START Available data

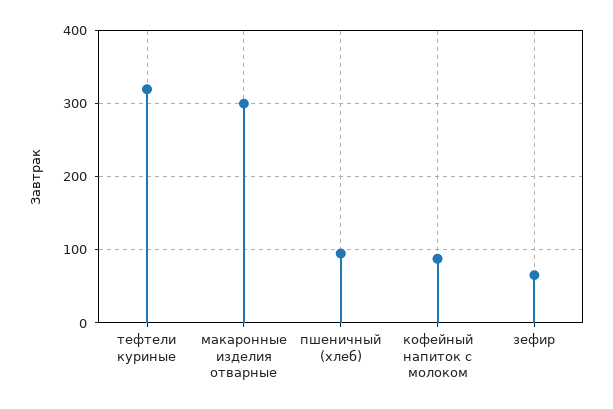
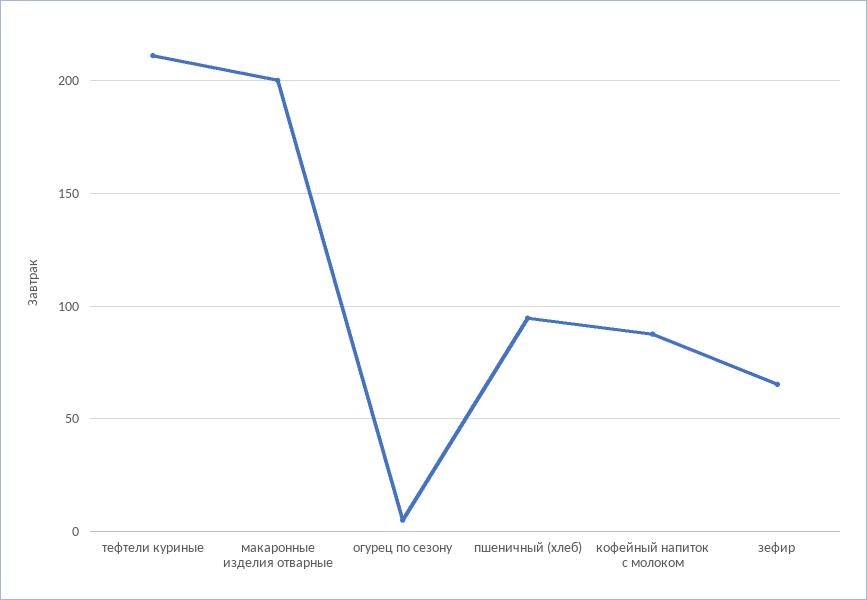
  {
-   "тефтели куриные": 320,
+   "тефтели куриные": 210,
-   "макаронные изделия отварные": 300,
+   "макаронные изделия отварные": 200,
    "пшеничный (хлеб)": 95,
    "кофейный напиток с молоком": 90,
-   "зефир": 65
+   "зефир": 65,
+   "огурец по сезону": 5
  }

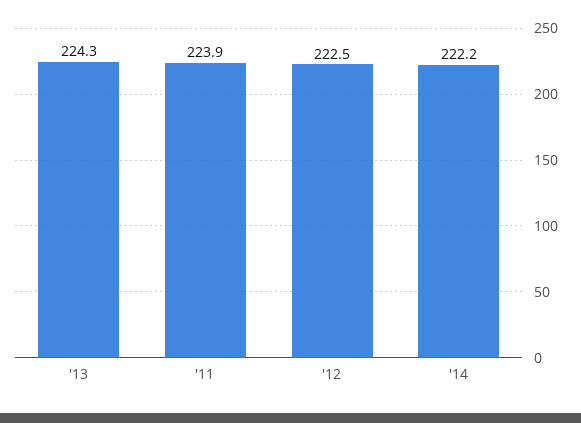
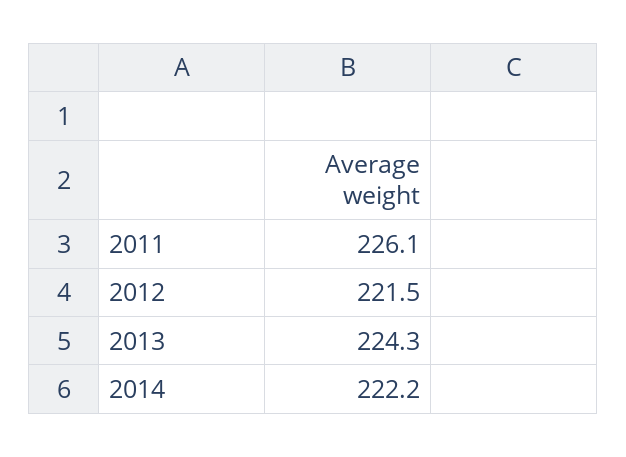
  {
    "'13": 224.3,
-   "'11": 223.9,
+   "'11": 226.1,
-   "'12": 222.5,
+   "'12": 221.5,
    "'14": 222.2
  }

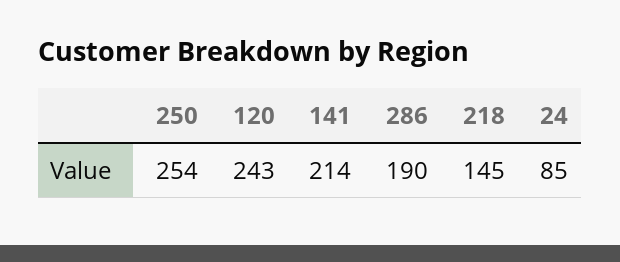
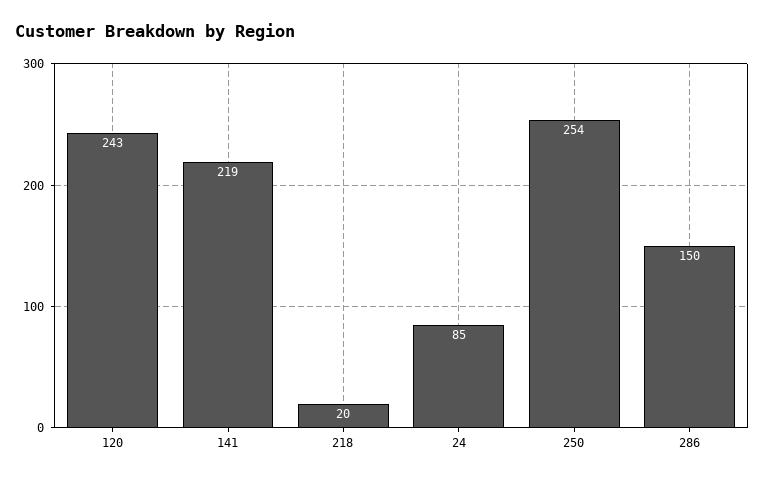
  {
    "250": 254,
    "120": 243,
-   "141": 214,
+   "141": 219,
-   "286": 190,
+   "286": 150,
-   "218": 145,
+   "218": 20,
    "24": 85
  }

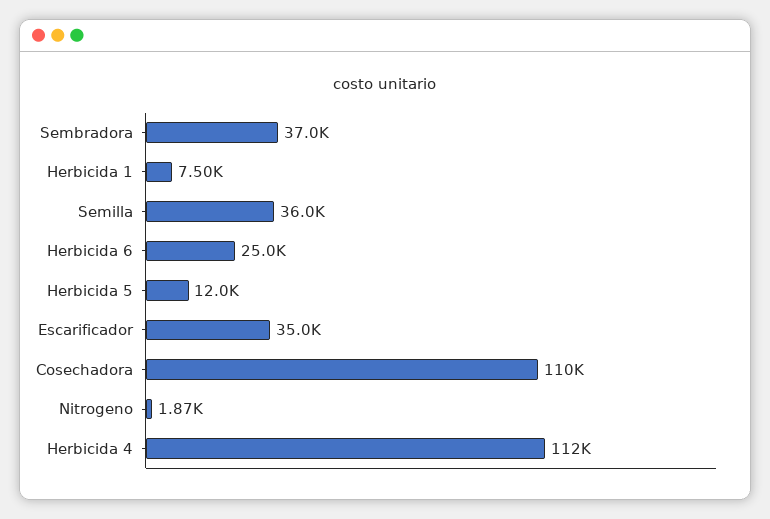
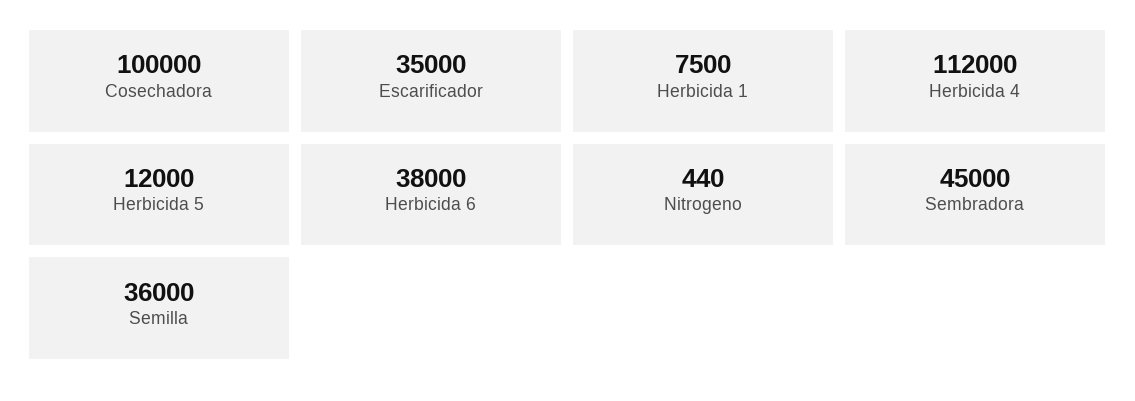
  {
-   "Sembradora": 37000,
+   "Sembradora": 45000,
    "Herbicida 1": 7500,
    "Semilla": 36000,
-   "Herbicida 6": 25000,
+   "Herbicida 6": 38000,
    "Herbicida 5": 12000,
    "Escarificador": 35000,
-   "Cosechadora": 110000,
+   "Cosechadora": 100000,
-   "Nitrogeno": 1870,
+   "Nitrogeno": 440,
    "Herbicida 4": 112000
  }

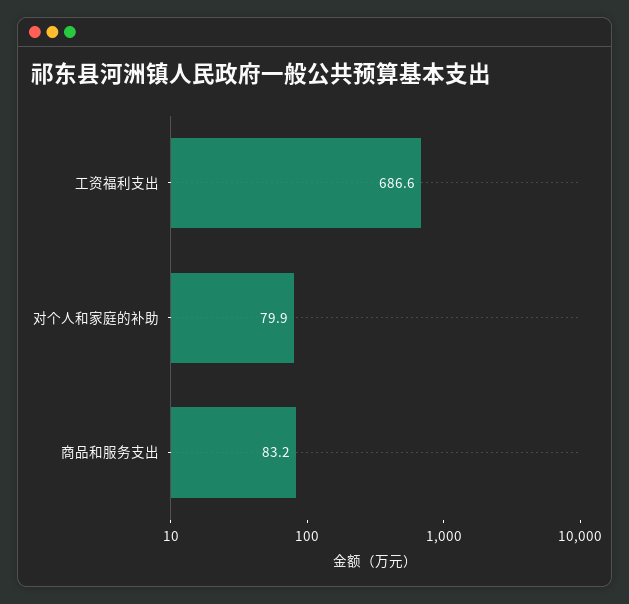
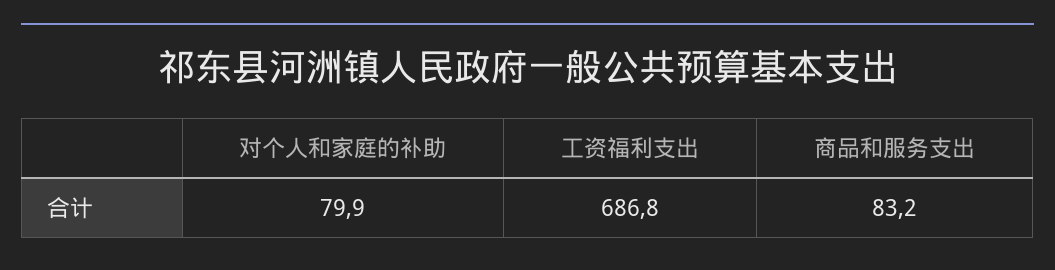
  {
-   "工资福利支出": 686.6,
+   "工资福利支出": 686.8,
    "对个人和家庭的补助": 79.9,
    "商品和服务支出": 83.2
  }

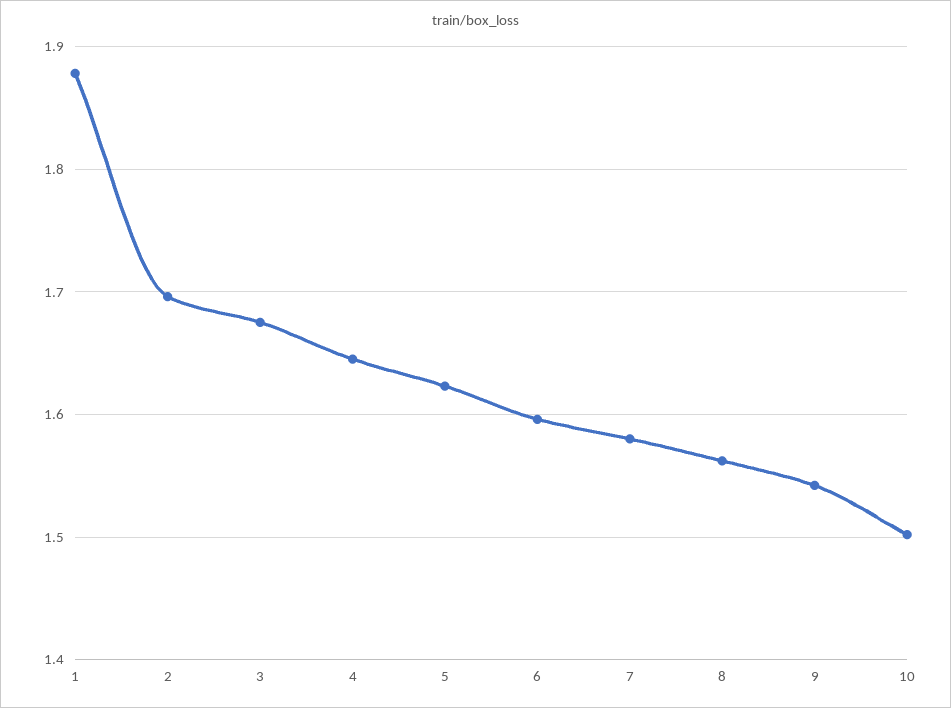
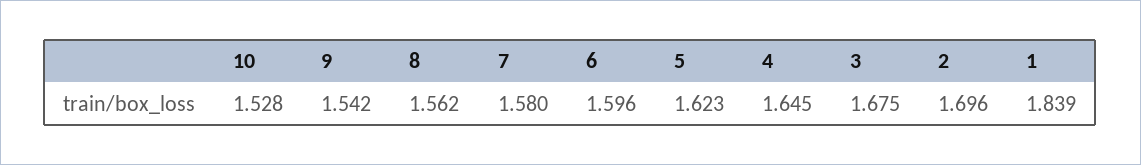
  {
-   "1": 1.88,
+   "1": 1.839,
    "2": 1.696,
    "3": 1.675,
    "4": 1.645,
    "5": 1.623,
    "6": 1.596,
    "7": 1.58,
    "8": 1.562,
    "9": 1.542,
-   "10": 1.5
+   "10": 1.528
  }

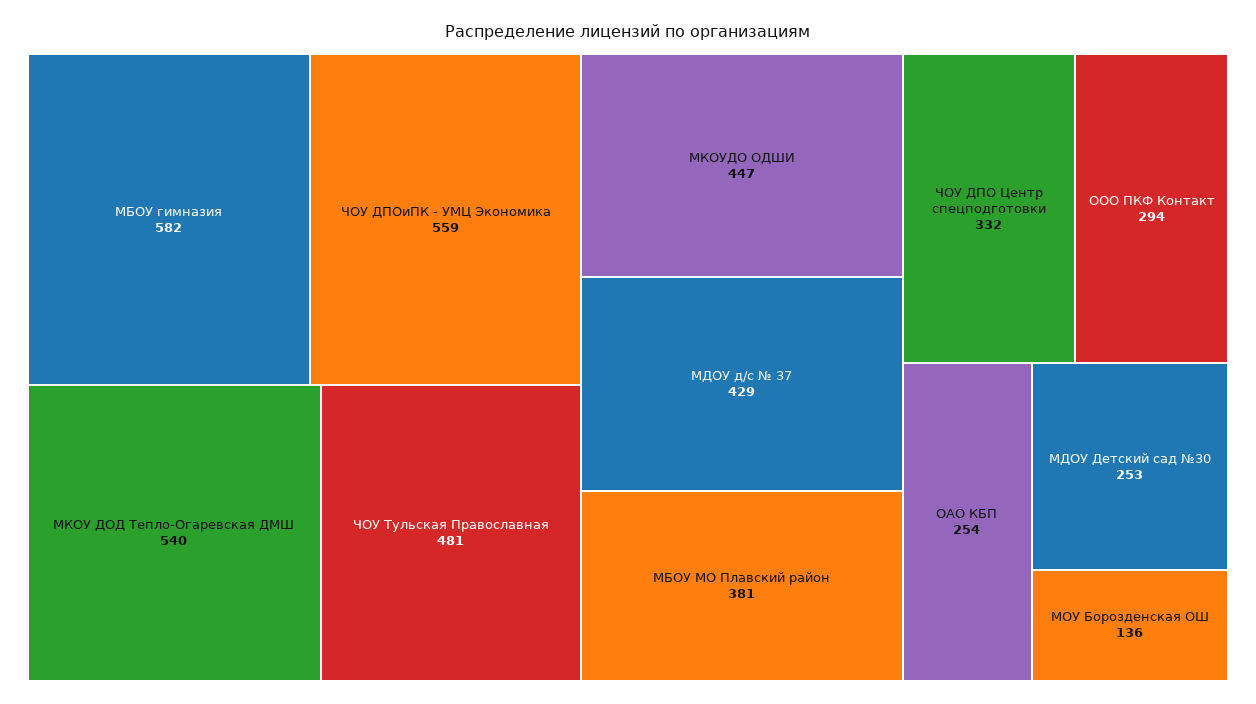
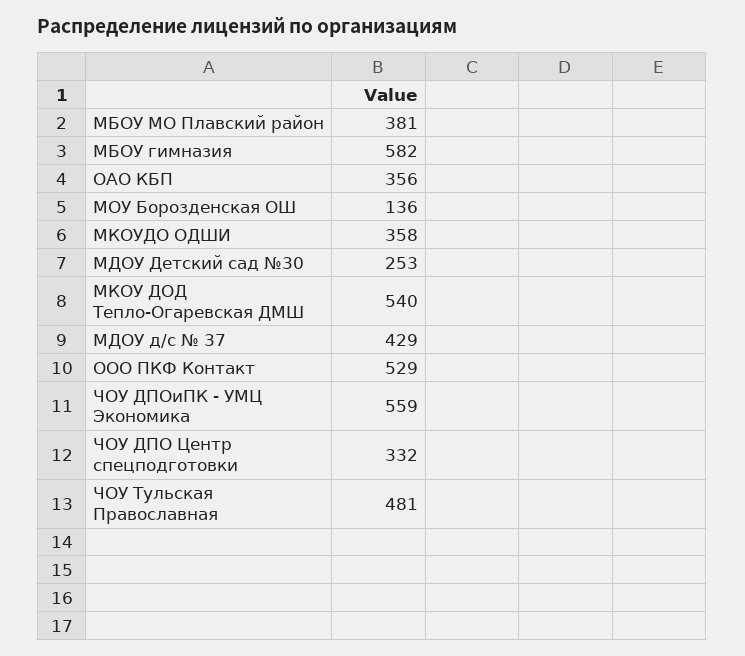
  {
    "МБОУ гимназия": 582,
    "ЧОУ ДПОиПК - УМЦ Экономика": 559,
    "МКОУ ДОД Тепло-Огаревская ДМШ": 540,
    "ЧОУ Тульская Православная": 481,
-   "МКОУДО ОДШИ": 447,
+   "МКОУДО ОДШИ": 358,
    "МДОУ д/с № 37": 429,
    "МБОУ МО Плавский район": 381,
    "ЧОУ ДПО Центр спецподготовки": 332,
-   "ООО ПКФ Контакт": 294,
+   "ООО ПКФ Контакт": 529,
-   "ОАО КБП": 254,
+   "ОАО КБП": 356,
    "МДОУ Детский сад №30": 253,
    "МОУ Борозденская ОШ": 136
  }

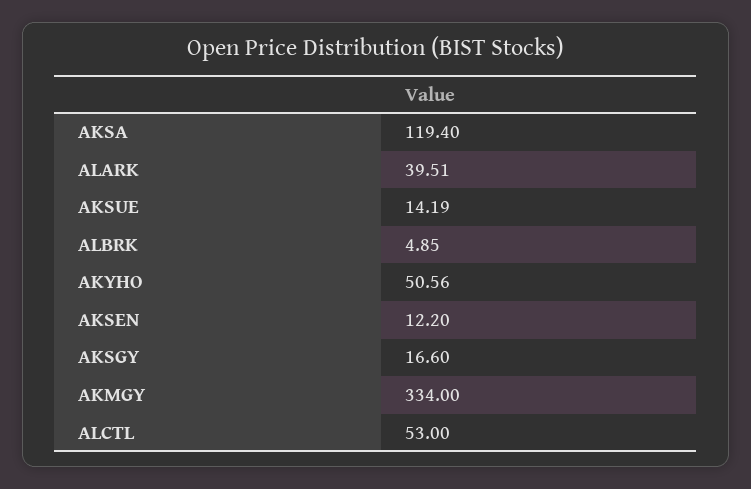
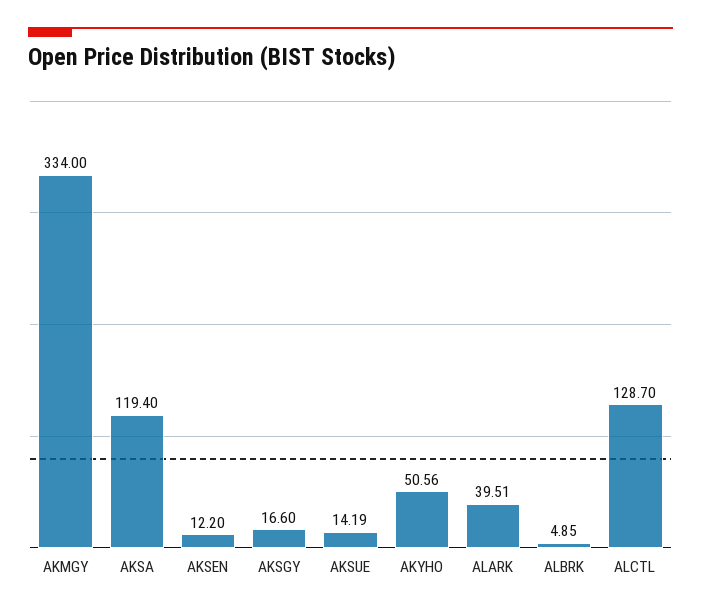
  {
    "AKSA": 119.4,
    "ALARK": 39.51,
    "AKSUE": 14.19,
    "ALBRK": 4.85,
    "AKYHO": 50.56,
    "AKSEN": 12.2,
    "AKSGY": 16.6,
    "AKMGY": 334,
-   "ALCTL": 53
+   "ALCTL": 128.7
  }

END Available data

• What is needed:
Could you repeat all of the data exactly, minus the pictures?

• Your solution:
  {
-   "тефтели куриные": 320,
+   "тефтели куриные": 210,
-   "макаронные изделия отварные": 300,
+   "макаронные изделия отварные": 200,
    "пшеничный (хлеб)": 95,
    "кофейный напиток с молоком": 90,
-   "зефир": 65
+   "зефир": 65,
+   "огурец по сезону": 5
  }

  {
    "'13": 224.3,
-   "'11": 223.9,
+   "'11": 226.1,
-   "'12": 222.5,
+   "'12": 221.5,
    "'14": 222.2
  }

  {
    "250": 254,
    "120": 243,
-   "141": 214,
+   "141": 219,
-   "286": 190,
+   "286": 150,
-   "218": 145,
+   "218": 20,
    "24": 85
  }

  {
-   "Sembradora": 37000,
+   "Sembradora": 45000,
    "Herbicida 1": 7500,
    "Semilla": 36000,
-   "Herbicida 6": 25000,
+   "Herbicida 6": 38000,
    "Herbicida 5": 12000,
    "Escarificador": 35000,
-   "Cosechadora": 110000,
+   "Cosechadora": 100000,
-   "Nitrogeno": 1870,
+   "Nitrogeno": 440,
    "Herbicida 4": 112000
  }

  {
-   "工资福利支出": 686.6,
+   "工资福利支出": 686.8,
    "对个人和家庭的补助": 79.9,
    "商品和服务支出": 83.2
  }

  {
-   "1": 1.88,
+   "1": 1.839,
    "2": 1.696,
    "3": 1.675,
    "4": 1.645,
    "5": 1.623,
    "6": 1.596,
    "7": 1.58,
    "8": 1.562,
    "9": 1.542,
-   "10": 1.5
+   "10": 1.528
  }

  {
    "МБОУ гимназия": 582,
    "ЧОУ ДПОиПК - УМЦ Экономика": 559,
    "МКОУ ДОД Тепло-Огаревская ДМШ": 540,
    "ЧОУ Тульская Православная": 481,
-   "МКОУДО ОДШИ": 447,
+   "МКОУДО ОДШИ": 358,
    "МДОУ д/с № 37": 429,
    "МБОУ МО Плавский район": 381,
    "ЧОУ ДПО Центр спецподготовки": 332,
-   "ООО ПКФ Контакт": 294,
+   "ООО ПКФ Контакт": 529,
-   "ОАО КБП": 254,
+   "ОАО КБП": 356,
    "МДОУ Детский сад №30": 253,
    "МОУ Борозденская ОШ": 136
  }

  {
    "AKSA": 119.4,
    "ALARK": 39.51,
    "AKSUE": 14.19,
    "ALBRK": 4.85,
    "AKYHO": 50.56,
    "AKSEN": 12.2,
    "AKSGY": 16.6,
    "AKMGY": 334,
-   "ALCTL": 53
+   "ALCTL": 128.7
  }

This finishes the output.